The commissioner noted that the claimant had not provided his other doctors with the history that Dr. Seyler had regarding the sciatic pain and the claimant’s weightlifting and exercising. The claimant stopped treating with Dr. Seyler in March 1995, and confronted the doctor on June 2, 1995, demanding that he retract statements in his October 1994 medical notes that referred to the claimant’s exercising. Dr. Seyler refused to change his report. The commissioner also found that the claimant’s supervisor testified that the claimant had not indicated that his back injury was work-related as late as January 17, 1995. The claimant presented his supervisor with a physician’s light duty restrictions on that date, but did not inform him that said restrictions were related to a work injury. The commissioner concluded that the claimant had pre-existing congenital lumbar stenosis, and found that the claimant’s back condition was not causally related to his employment with the respondent. The claimant appealed the dismissal of his claim.
At a formal hearing on a workers’ compensation claim, both parties are allowed to present medical evidence and testimony. The commissioner then decides which evidence and testimony is the most believable. Fair v. People’s Savings Bank, 207 Conn. 535, 538-41 (1988); Adzima v. UAC/Norden Division, 177 Conn. 107, 117-19 (1979). Once the commissioner finds specific facts, the Compensation Review Board, as an appellate body, is bound by those factual findings if there is evidence in the record to support them. We do not retry the facts or hear further evidence. Adzima, supra, 118. Similarly, the conclusions drawn by the commissioner from the facts found must stand unless they result from an incorrect application of the law to the subordinate facts or from an inference illegally drawn from them. Ettienne-Modeste v. Bloomfield, 13 Conn. Workers’ Comp. Rev.
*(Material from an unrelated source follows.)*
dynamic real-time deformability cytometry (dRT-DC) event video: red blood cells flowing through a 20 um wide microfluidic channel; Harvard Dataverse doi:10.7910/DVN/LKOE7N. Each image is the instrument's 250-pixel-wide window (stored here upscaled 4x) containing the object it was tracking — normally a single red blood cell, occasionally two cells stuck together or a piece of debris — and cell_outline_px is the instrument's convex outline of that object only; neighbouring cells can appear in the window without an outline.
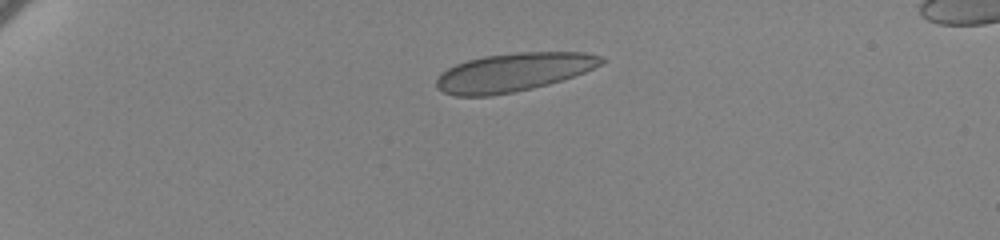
{"species": "human", "species_latin": "Homo sapiens", "temperature_condition": "cold", "stored_images_in_passage": 46, "camera_frame_rate_fps": 3000, "um_per_image_px": 0.085, "donor": {"sex": "female"}, "frame": {"image": 1, "passage_image": 1, "time_ms": 0.0, "image_size_px": [1000, 240], "cell_outline_px": [[608, 60], [584, 72], [548, 84], [532, 88], [512, 92], [488, 96], [456, 96], [444, 92], [436, 88], [436, 80], [440, 72], [456, 64], [468, 60], [484, 56], [516, 52], [584, 52], [600, 56]], "centroid_in_image_um": [43.61, 6.14], "position_along_channel_um": 41.4, "area_um2": 36.76}}
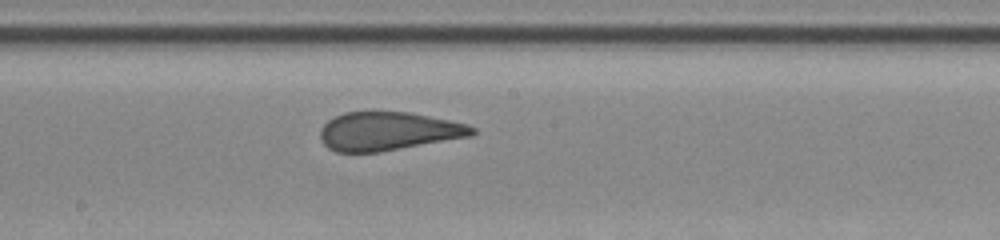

Op. 327, 328-29, 1789 CRB-1-93-9 (April 26, 1995).
The claimant’s appellate arguments do not allege that the commissioner committed error in interpreting the law, or in applying it to his case. Instead, they challenge the findings themselves, and are primarily based on two contentions: that his former employer’s representatives lied at the formal hearings, and that Dr. Seyler’s records were inaccurate, especially as they related to the effects of the claimant’s use of dumbbells and a Nordic Track exercise machine. Unfortunately for the claimant, there is nothing that this board can do on appeal to fully address those arguments. We have no power to reverse a commissioner’s decision to credit the testimony of one witness, or one doctor, over another; nor are we in any position to decide which witnesses were the most truthful. The commissioner is the one who decides which doctors, and which lay witnesses, to believe. Adzima, supra; Webb v. Pfizer, Inc., 14 Conn. Workers’ Comp. Rev. Op. 69, 70-71, 1859 CRB-5-93-9 (May 12, 1995). The claimant has the job of proving that he has sustained a compensable injury. See Casanovas v. Acme United Corp., 2179 CRB-4-94-10 (decided May 9, 1996). If he cannot show the commissioner that sufficient facts exist to meet that burden of proof, there is little we can do to change that on appeal. The record contains evidence to support the existing findings, and we cannot say on appeal that the commissioner erred by crediting that evidence.
The trial commissioner’s decision is affirmed.
Commissioners Robin L. Wilson and Nancy A. Brouillet concur.